As I celebrate my first International Clinical Trials Day at the MHRA, I’ve been reflecting on the incredible work underway here to make it faster and easier to run clinical trials in the UK – for the benefit of patients, the NHS, and the wider research community.
Clinical trials don’t just help us determine whether a medicine is safe and effective, they lead to better care outcomes for participants overall – something I have witnessed in my own family first hand. They also bring with them significant investment in the economy.
The UK is already a research powerhouse driven by innovation. Last year, we assessed over 5000 trial applications. And, in our first ever analysis of the UK clinical trials landscape with the University of Liverpool, we found that one in eight UK trials were testing treatments in humans for the first time.
But we want to go further in cementing the UK as one of the best places in the world to conduct trials, for both patients and researchers.
Last month, we began implementing the most significant update to UK clinical trials regulation in over two decades. These reforms will address the research sector’s need for a more efficient, streamlined and adaptable regulatory framework for clinical trials. And, of course, they will help get cutting-edge new treatments to patients and the NHS as quickly as possible.
The changes, which come fully into force from April 2026, are part of a wider drive to support innovation and growth in the life sciences sector. And we’re already seeing the benefits. Following a period of backlog in processing clinical trial applications, the MHRA has been reviewing all applications within statutory timeframes since 2023.

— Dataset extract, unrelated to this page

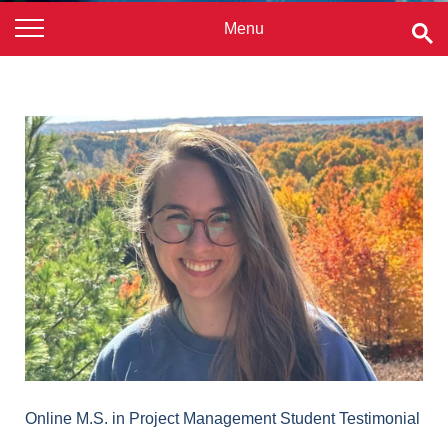
Online M.S. in Project Management Student Testimonial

Our Combined Review service with the Health Research Authority – bringing together ethics and regulatory assessments – now delivers clinical trials decisions in an average of 40 days. That’s 20 days faster than the 60-day timeframe, helping research get underway more quickly.

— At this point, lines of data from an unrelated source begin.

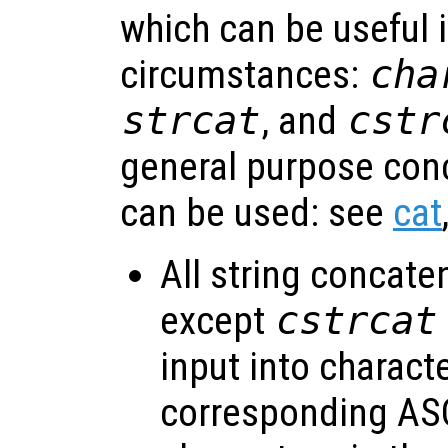
which can be useful i
circumstances:
cha
strcat
, and
cstr
general purpose con
can be used: see
cat
All string concate
except
cstrcat
input into charact
corresponding ASC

We’ve also seen some exciting developments in the use of Artificial Intelligence, which could sped up vital parts of our clinical trial application review from 3 hours to just 35 seconds. The time this saves allows our clinical trials team to support new initiatives, such as life sciences innovation and upstream advice.
Of course, it’s not just about getting trials set up quickly. It’s important that trials in the UK are innovative and inclusive too.

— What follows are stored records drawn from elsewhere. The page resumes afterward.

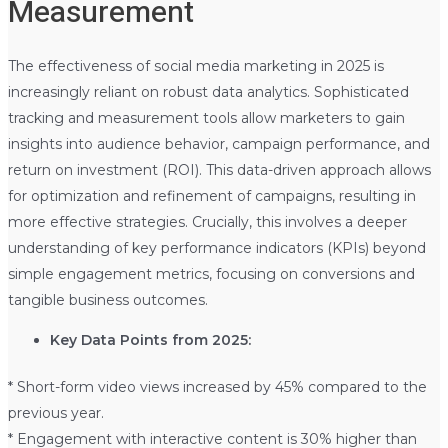
Measurement
The effectiveness of social media marketing in 2025 is
increasingly reliant on robust data analytics. Sophisticated
tracking and measurement tools allow marketers to gain
insights into audience behavior, campaign performance, and
return on investment (ROI). This data-driven approach allows
for optimization and refinement of campaigns, resulting in
more effective strategies. Crucially, this involves a deeper
understanding of key performance indicators (KPIs) beyond
simple engagement metrics, focusing on conversions and
tangible business outcomes.
Key Data Points from 2025:
* Short-form video views increased by 45% compared to the
previous year.
* Engagement with interactive content is 30% higher than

To support this, we’ve recently launched a pilot Inclusion and Diversity Plan with the Health Research Authority (HRA). Shaped by input from over 300 researchers, it offers practical guidance to help sponsors design more representative studies, so that we can be sure that trials represent the populations they are designed to treat.
Just today, we’ve launched a consultation on new guidance for using real-world data in trials, specifically through external control arms. This type of anonymised data, collected during routine care, can help address some of the challenges faced in rare disease or cancer research – where large, randomised studies aren’t always possible
The next year will be an exciting one for UK trials. As the Government pushes forward its Life Sciences vision and 10 Year Health Plan, our reforms could not come at a more important time.
To all the patients, researchers and healthcare professionals involved in clinical research – thank you. Your contributions continue to shape the future of medicine. At the MHRA, we remain committed to supporting this progress through a regulatory system that is timely, proportionate, and focused on delivering public benefit.
Clinical trials will always be essential to advancing care. Our role is to make sure they are safe, trusted, and fit for the future.